Flight grade distribution

When an X-ray photon (or a highly energetic particle) hits the ACIS detector, it produces a charge cloud in the silicon of the chip. The size and the shape of the this charge cloud depends strongly on the energy of the event, the type of the event, and on the characteristics of the detector.

In many cases, the charge cloud is large enough to produce detectable signal in more than one pixel. This information is encoded in the “flight grade” (see the observatory guide for details). Flight grades are used to filter out background events by removing those grades where a large fraction of all detected events is due to particles and also in the sub-pixel event repositioning (EDSER).
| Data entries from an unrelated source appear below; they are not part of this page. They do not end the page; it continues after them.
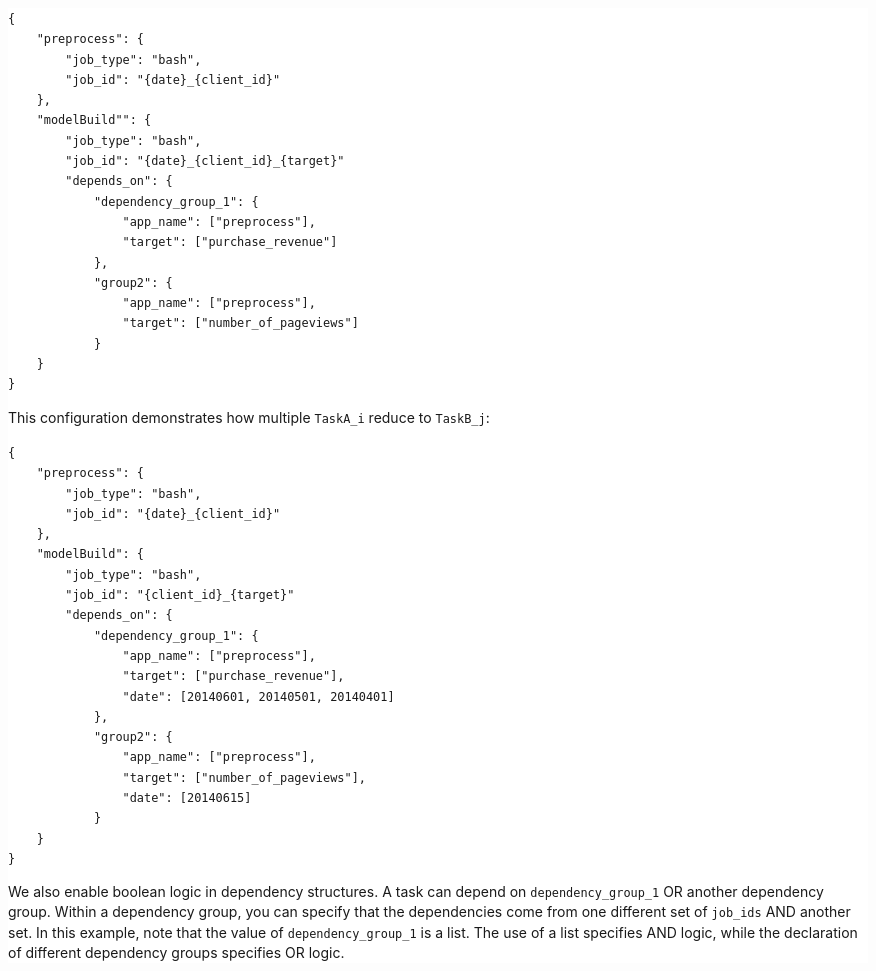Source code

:     {
        "preprocess": {
            "job_type": "bash",
            "job_id": "{date}_{client_id}"
        },
        "modelBuild"": {
            "job_type": "bash",
            "job_id": "{date}_{client_id}_{target}"
            "depends_on": {
                "dependency_group_1": {
                    "app_name": ["preprocess"],
                    "target": ["purchase_revenue"]
                },
                "group2": {
                    "app_name": ["preprocess"],
                    "target": ["number_of_pageviews"]
                }
        }
    }

This configuration demonstrates how multiple `TaskA_i` reduce to
`TaskB_j`:

    {
        "preprocess": {
            "job_type": "bash",
            "job_id": "{date}_{client_id}"
        },
        "modelBuild": {
            "job_type": "bash",
            "job_id": "{client_id}_{target}"
            "depends_on": {
                "dependency_group_1": {
                    "app_name": ["preprocess"],
                    "target": ["purchase_revenue"],
                    "date": [20140601, 20140501, 20140401]
                },
                "group2": {
                    "app_name": ["preprocess"],
                    "target": ["number_of_pageviews"],
                    "date": [20140615]
                }
        }
    }

We also enable boolean logic in dependency structures.  A task can
depend on `dependency_group_1` OR another dependency group.  Within a
dependency group, you can specify that the dependencies come from one
different set of `job_ids` AND another set.  In this example, note that
the value of `dependency_group_1` is a list.  The use of a list
specifies AND logic, while the declaration of different dependency
groups specifies OR logic.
For example, grade “0” events have charge in one pixel only, and grade “2” indicates an event that has charge in two neighboring pixels. Most likely, the grade “0” event occurred close to the center of the pixel and the grade “2” event close to the boundary of the two pixels. Thus, simulating the right event grade distribution is a prerequisite to using any sub-pixel event repositioning algorithm on simulated data.

Grades on an ACIS-BI chip

data:

ObsID 15713

code:

Grades on an ACIS-BI chip

This test compares the distribution of event grades between an observation of a young star observed on the back-illuminated S3 chip and the simulation. To avoid pile-up the observation used a sub-array read-out.

The grade distribution depends on the energy of the incoming photons. To get things exactly right, marx thus has to run with the source spectrum as an input spectrum. However, the grade distribution changes slowly with energy, so this only matters when grade distribution over a large range of energy are compared. Here, marx is run with a constant input spectrum and the comparison between simulation and observation is done in narrow energy bands only.

In this particular case, there is very little source signal above 2 keV, so the comparison is limited to low energies.

Four pie charts that display the distribution of grades for observation and simulation for two different energy bands

These pie charts show the distribution of grades in ASCA nomenclature (0-6) in two different energy bands.

Four pie charts that display the distribution of grades for observation and simulation for two different energy bands

Same as the above, but using the more detailed Chandra flight grade numbers.

Both plots clearly show that MARX does not do a good job either at reproducing the distribution of grades in general, nor in reproducing the energy dependence.

Grades on an ACIS-FI chip

data:

ObsID 4496

code:

Grades on an ACIS-FI chip

This compares the grade distribution for a front-illuminated (FI) chip.

Four pie charts that display the distribution of grades for observation and simulation for two different energy bands

These pie charts show the distribution of grades in ASCA nomenclature (0-6) in two different energy bands.

Four pie charts that display the distribution of grades for observation and simulation for two different energy bands

Same as the above, but using the more detailed Chandra flight grade numbers.

Both plots clearly show that MARX does not do a good job either at reproducing the distribution of grades in general, nor in reproducing the energy dependence.